Any ideas? I know this works on Leap and OpenSuse 13.*


Oct 04 13:57:44 SERVER csf[2024]: *Error* The path to iptables is either not set or incorrect for IPTABLES [/sbin/ip6tables] in /etc/csf/csf.conf at /usr/local/csf/lib/ConfigServer/Sanity.pm line 36.

The ip6tables utility is located in /usr/sbin/ directory. Set that in /etc/csf/csf.conf accordingly.

and there were compilation errors…

Oct 04 13:57:44 SERVER csf[2024]: Compilation failed in require at /usr/sbin/csf line 22.
Oct 04 13:57:44 SERVER csf[2024]: BEGIN failed--compilation aborted at /usr/sbin/csf line 22.
Oct 04 13:57:44 SERVER systemd[1]: csf.service: Main process exited, code=exited, status=2/INVALIDARGUMENT
Oct 04 13:57:44 SERVER systemd[1]: csf.service: Failed with result 'exit-code'.
Oct 04 13:57:44 SERVER systemd[1]: Failed to start ConfigServer Firewall & Security - csf.

For that you’re probably best advised to get support from the CSF forum
https://www.configserver.com/support.html

Hi deano_ferrari,

I just found that myself!

Thanks very much for your help. After updating the csf.conf file it is now running normally.

One additional thing that I noticed is that it still uses ifconfig and netstat. I will install the net-tool-deprecated just to be safe until they release a new version.

Thanks.

Good to read of your success with this.

One question though - Any particular reason why you prefer this particular firewall implementation?

I really like it’s Webmin implementation and find it very easy to use and configure (normally!)

We don’t do anything overly complicated with firewalls in here, so it suits our needs.

Thanks for your answer. :slight_smile:

I am actually very happy to hear that this is working –

I’m a pfSense user and I’ve been wanting to implement a Linux Distro as an edge firewall/router for my homelab so I can use newer Linux kernel technologies like BPF, VPP, and DPDK on my 10Gbps network

OpenSUSE TW AFAIK is the only distro with BPF installed out of the box. The only thing is, I wasn’t sure if the switch from firewalld to iptables rules would work for csf

I like a simple to use web interface for firewall/router as I don’t have a whole lot of time to troubleshoot routing issues, I just need something that works since I have other users that will be very mad if the internet is down too long.

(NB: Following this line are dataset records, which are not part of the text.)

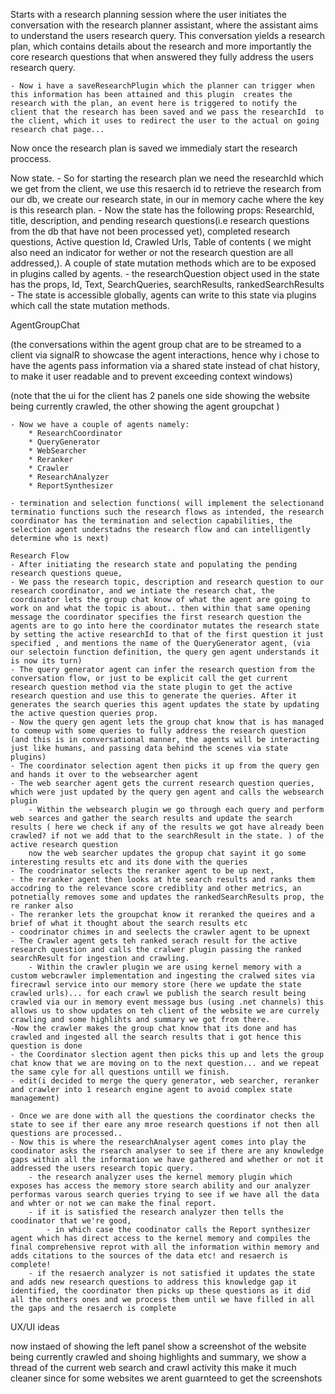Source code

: Starts with a research planning session where the user initiates the conversation with the research planner assistant, where the assistant aims to understand the users research query.
This conversation yields a research plan, which contains details about the research and more importantly the core research questions that when answered they fully address the users research query.

    - Now i have a saveResearchPlugin which the planner can trigger when this information has been attained and this plugin  creates the research with the plan, an event here is triggered to notify the client that the research has been saved and we pass the researchId  to the client, which it uses to redirect the user to the actual on going research chat page...

Now once the research plan is saved we immedialy start the research proccess.

Now state. - So for starting the research plan we need the researchId which we get from the client, we use this resaerch id to retrieve the research from our db, we create our research state, in our in memory cache where the key is this research plan. - Now the state has the following props: ResearchId, title, description, and pending research questions(i.e research questions from the db that have not been processed yet), completed research questions, Active question Id, Crawled Urls, Table of contents ( we might also need an indicator for wether or not the research question are all addressed,). A couple of state mutation methods which are to be exposed in plugins called by agents. - the researchQuestion object used in the state has the props, Id, Text, SearchQueries, searchResults, rankedSearchResults - The state is accessible globally, agents can write to this state via plugins which call the state mutation methods.

AgentGroupChat

(the conversations within the agent group chat are to be streamed to a client via signalR to showcase the agent interactions, hence why i chose to have the agents pass information via a shared state instead of chat history, to make it user readable and to prevent exceeding context windows)

(note that the ui for the client has 2 panels one side showing the website being currently crawled, the other showing the agent groupchat )

    - Now we have a couple of agents namely:
        * ResearchCoordinator
        * QueryGenerator
        * WebSearcher
        * Reranker
        * Crawler
        * ResearchAnalyzer
        * ReportSynthesizer

    - termination and selection functions( will implement the selectionand terminatio functions such the research flows as intended, the research coordinator has the termination and selection capabilities, the selection agent understadns the research flow and can intelligently determine who is next)

    Research Flow
    - After initiating the research state and populating the pending research questions queue,
    - We pass the research topic, description and research question to our research coordinator, and we intiate the research chat, the coordinator lets the group chat know of what the agent are going to work on and what the topic is about.. then within that same opening message the coordinator specifies the first research question the agents are to go into here the coordinator mutates the research state by setting the active researchId to that of the first question it just specified , and mentions the name of the QueryGenerator agent, (via our selectoin function definition, the query gen agent understands it is now its turn)
    - The query generator agent can infer the research question from the conversation flow, or just to be explicit call the get current research question method via the state plugin to get the active research question and use this to generate the queries. After it generates the search queries this agent updates the state by updating the active question queries prop.
    - Now the query gen agent lets the group chat know that is has managed to comeup with some queries to fully address the research question (and this is in conversational manner, the agents will be interacting just like humans, and passing data behind the scenes via state plugins)
    - The coordinator selection agent then picks it up from the query gen and hands it over to the websearcher agent
    - The web searcher agent gets the current research question queries, which were just updated by the query gen agent and calls the websearch plugin
        - Within the websearch plugin we go through each query and perform web searces and gather the search results and update the search results ( here we check if any of the results we got have already been crawled? if not we add that to the searchResult in the state. ) of the active research question
        now the web searcher updates the gropup chat sayint it go some interesting results etc and its done with the queries
    - The coodrinator selects the reranker agent to be up next,
    - the reranker agent then looks at hte search results and ranks them accodring to the relevance score crediblity and other metrics, an potnetially removes some and updates the rankedSearchResults prop, the  re ranker also
    - The reranker lets the groupchat know it reranked the queires and a brief of what it thought about the search results etc
    - coodrinator chimes in and seelects the crawler agent to be upnext
    - The Crawler agent gets teh ranked serach result for the active research question and calls the cralwer plugin passing the ranked searchResult for ingestion and crawling.
        - Within the crawler plugin we are using kernel memory with a custom webcrawler implementation and ingesting the cralwed sites via firecrawl service into our memory store (here we update the state crawled urls)... for each crawl we publish the search result being crawled via our in memory event message bus (using .net channels) this allows us to show updates on teh client of the website we are currely crawling and some highlihts and summary we got from there.
    -Now the crawler makes the group chat know that its done and has crawled and ingested all the search results that i got hence this question is done
    - the Coordinator slection agent then picks this up and lets the group chat know that we are moving on to the next question... and we repeat the same cyle for all questions untill we finish.
    - edit(i decided to merge the query generator, web searcher, reranker and crawler into 1 research engine agent to avoid complex state management)

    - Once we are done with all the questions the coordinator checks the state to see if ther eare any mroe research questions if not then all questions are processed..
    - Now this is where the researchAnalyser agent comes into play the coodinator asks the rsearch analyser to see if there are any knowledge gaps within all the information we have gathered and whether or not it addressed the users research topic query.
        - the research analyzer uses the kernel memory plugin which exposes has access the memory store search ability and our analyzer performas varous search queries trying to see if we have all the data and whter or not we can make the final report.
        - if it is satisfied the research analyzer then tells the coodinator that we're good,
            - in which case the coodinator calls the Report synthesizer agent which has direct access to the kernel memory and compiles the final comprehensive reprot with all the information within memory and adds citations to the sources of the data etc! and resaerch is complete!
        - if the resaerch analyzer is not satisfied it updates the state and adds new research questions to address this knowledge gap it identified, the coordinator then picks up these questions as it did all the onthers ones and we process them until we have filled in all the gaps and the resaerch is complete

UX/UI ideas

now instaed of showing the left panel show a screenshot of the website being currently crawled and shoing highlights and summary, we show a thread of the current web search and crawl activity this make it much cleaner since for some websites we arent guarnteed to get the screenshots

But obviously I’d like to do a little experimentation! I was thinking TW would be OK for a router as long as I run it as a VM and take system snapshots religiously before any updates or config changes (snapper is great, too)

Webmin firewalld interface is OK, but csf looks a lot better.

OP - have you had any issues with your csf setup on TW so far? Any potential issues I should know about?